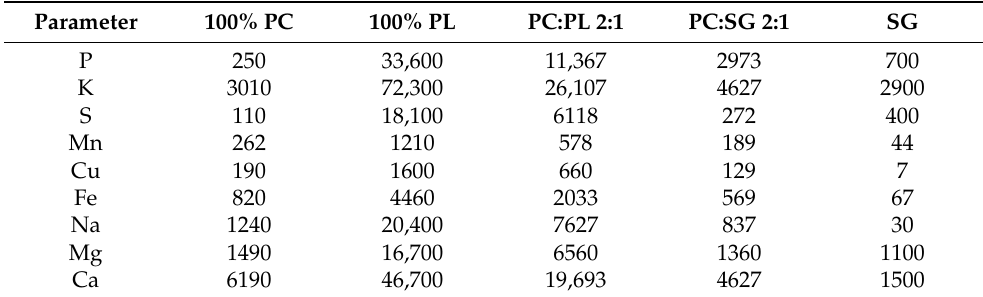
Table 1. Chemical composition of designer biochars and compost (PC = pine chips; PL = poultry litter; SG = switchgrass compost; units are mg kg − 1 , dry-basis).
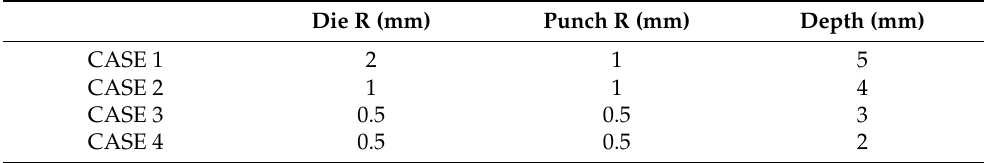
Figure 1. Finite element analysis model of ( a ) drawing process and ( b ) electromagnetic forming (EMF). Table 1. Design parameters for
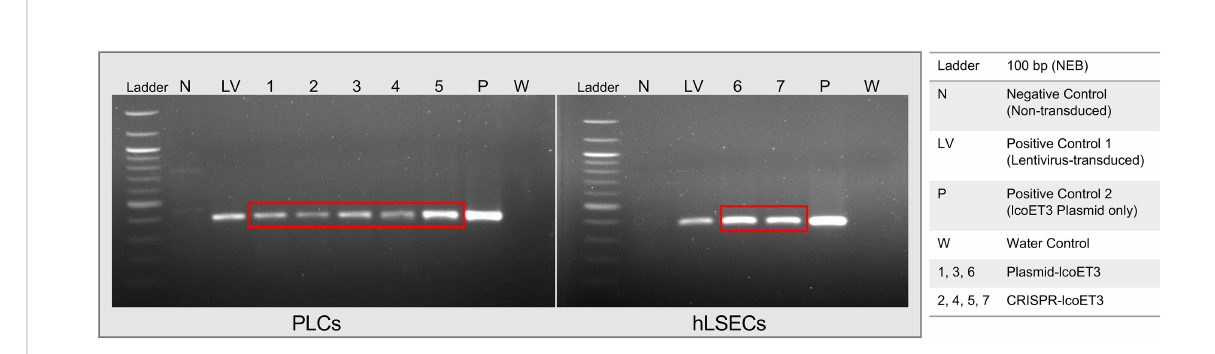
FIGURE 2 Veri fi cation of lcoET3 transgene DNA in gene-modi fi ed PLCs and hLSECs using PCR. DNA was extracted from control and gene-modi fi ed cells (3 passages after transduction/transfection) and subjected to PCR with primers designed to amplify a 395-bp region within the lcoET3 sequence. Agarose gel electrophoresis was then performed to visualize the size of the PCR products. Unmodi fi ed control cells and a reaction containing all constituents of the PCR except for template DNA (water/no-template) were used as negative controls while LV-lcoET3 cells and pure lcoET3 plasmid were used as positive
******
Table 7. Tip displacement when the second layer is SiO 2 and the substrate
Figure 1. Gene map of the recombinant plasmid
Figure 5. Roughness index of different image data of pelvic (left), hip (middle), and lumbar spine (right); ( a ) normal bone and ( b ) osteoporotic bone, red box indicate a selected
******
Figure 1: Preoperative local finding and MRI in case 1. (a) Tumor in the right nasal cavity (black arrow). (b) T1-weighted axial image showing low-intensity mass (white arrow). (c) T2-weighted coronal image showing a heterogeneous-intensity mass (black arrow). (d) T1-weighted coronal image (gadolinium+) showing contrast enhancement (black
******
## Required action
Copy needed, without pictures: the lines of the listing above from the line containing "Figure 1. Finite" up to and including the line containing "FIGURE 2 Veri", set down exactly.

## Output for this task
Figure 1. Finite element analysis model of ( a ) drawing process and ( b ) electromagnetic forming (EMF). Table 1. Design parameters for
FIGURE 2 Veri fi cation of lcoET3 transgene DNA in gene-modi fi ed PLCs and hLSECs using PCR. DNA was extracted from control and gene-modi fi ed cells (3 passages after transduction/transfection) and subjected to PCR with primers designed to amplify a 395-bp region within the lcoET3 sequence. Agarose gel electrophoresis was then performed to visualize the size of the PCR products. Unmodi fi ed control cells and a reaction containing all constituents of the PCR except for template DNA (water/no-template) were used as negative controls while LV-lcoET3 cells and pure lcoET3 plasmid were used as positive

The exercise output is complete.